Hijazi-Omari, H., & Ribak, R. (2007) in 'Playing with fire: On the domestication of the mobile phone among Palestinian teenage girls in Israel' also talk of how the cellphone can be an emancipatory object or a leash. Their description focuses on the love interest experience of young women and girls. The cell phone assumes symbolic representation as a ring might have in another culture.
But with added risk and benefits. The title 'Playing with fire' isnt elaborated on, but one sumizes that the risk of having the cellphone found by brothers, fathers, others may be extreme. There is also the tethering of having the sim card read to ensure that the purpose of the gift was not extended. This included one example where the 'girl' was not informed of the number of 'her' cell phone so as to maintain an inscribed use.
The emancipatory quality appeared subsumed by the high level risk involved. But many of the issues are the same ones talked of by Carolyn Marvin (1988), in her book titled "When old technologies were new: Thinking about electric communication in the late nineteenth century."
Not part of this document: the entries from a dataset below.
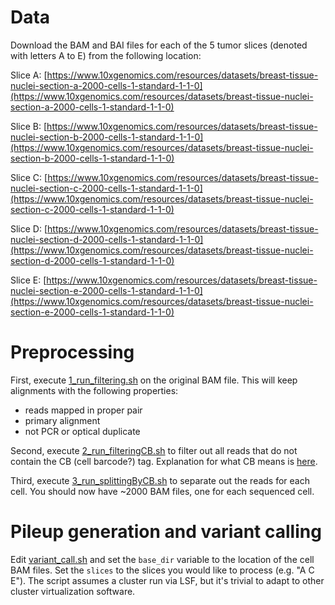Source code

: # Data
Download the BAM and BAI files for each of the 5 tumor slices (denoted with letters A to E) from the following location:

Slice A: [https://www.10xgenomics.com/resources/datasets/breast-tissue-nuclei-section-a-2000-cells-1-standard-1-1-0](https://www.10xgenomics.com/resources/datasets/breast-tissue-nuclei-section-a-2000-cells-1-standard-1-1-0)

Slice B: [https://www.10xgenomics.com/resources/datasets/breast-tissue-nuclei-section-b-2000-cells-1-standard-1-1-0](https://www.10xgenomics.com/resources/datasets/breast-tissue-nuclei-section-b-2000-cells-1-standard-1-1-0)

Slice C: [https://www.10xgenomics.com/resources/datasets/breast-tissue-nuclei-section-c-2000-cells-1-standard-1-1-0](https://www.10xgenomics.com/resources/datasets/breast-tissue-nuclei-section-c-2000-cells-1-standard-1-1-0)

Slice D: [https://www.10xgenomics.com/resources/datasets/breast-tissue-nuclei-section-d-2000-cells-1-standard-1-1-0](https://www.10xgenomics.com/resources/datasets/breast-tissue-nuclei-section-d-2000-cells-1-standard-1-1-0)

Slice E: [https://www.10xgenomics.com/resources/datasets/breast-tissue-nuclei-section-e-2000-cells-1-standard-1-1-0](https://www.10xgenomics.com/resources/datasets/breast-tissue-nuclei-section-e-2000-cells-1-standard-1-1-0)

# Preprocessing
First, execute [1_run_filtering.sh](https://github.com/ratschlab/secedo-evaluation/blob/main/breast_cancer/preprocessing/1_run_filtering.sh) on the original BAM file. This will keep alignments with the following properties:
  - reads mapped in proper pair
  - primary alignment
  - not PCR or optical duplicate

Second, execute [2_run_filteringCB.sh](https://github.com/ratschlab/secedo-evaluation/blob/main/breast_cancer/preprocessing/2_run_filteringCB.sh) to filter out all reads that do not contain the CB (cell barcode?) tag. Explanation for what CB means is [here](https://support.10xgenomics.com/single-cell-gene-expression/software/pipelines/latest/output/bam).

Third, execute [3_run_splittingByCB.sh](https://github.com/ratschlab/secedo-evaluation/blob/main/breast_cancer/preprocessing/3_run_splittingByCB.sh) to separate out the reads for each cell. You should now have \~2000 BAM files, one for each sequenced cell. 

# Pileup generation and variant calling

Edit [variant_call.sh](https://github.com/ratschlab/secedo-evaluation/blob/main/breast_cancer/variant_call.sh) and set the `base_dir` variable to the location of the cell BAM files. Set the `slices` to the slices you would like to process (e.g. "A C E"). The script assumes a cluster run via LSF, but it's trivial to adapt to other cluster virtualization software.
New Zealand Broadcasting Authority release research on the 6th May indicating 42% of children 6-13 years use a cell phone.
I suspect they also use landlines but thats not news worthy.

Saturday, May 03, 2008

PhD distractions.

This is my mum, she doesnt live by herself, she has an 11" toy poodle.
She knows the current PM (it has been the same one for 9 years) and so is deemed capable of making rational choices.
Mum was admitted yesterday after having had two falls this week. On each occasion she spent a night on the floor. With the second fall (yesterday) she sustained a fracture to her radius, left wrist. This is now in a plaster cast. Today their intent was to discharge her home alone, despite knowing she can only get around with difficulty and using a walker.
Seems I was the only person who thought this was irrational.
My mum, a Dr and two nurses couldnt see the problem.
A request to have my view that this was irrational be documented in her notes was resisted by the RN, so I suggested that under the Privacy Act and with my mothers permission I could see the notes and write in it myself. We were then seen by the Duty manager.
A smart person this RN: one look and she could see that a plaster cast and a walker and an elderly woman already identified as prone to falls home alone was not a good idea.
Might have something to do with a junior doctors strike due next week in conjunction with nurse's having totally given away their 'voice'. If i had thought she just needed doctoring we would have gone to a private a&e clinic. It was because I knew she needed nursing care that we went to a hospital.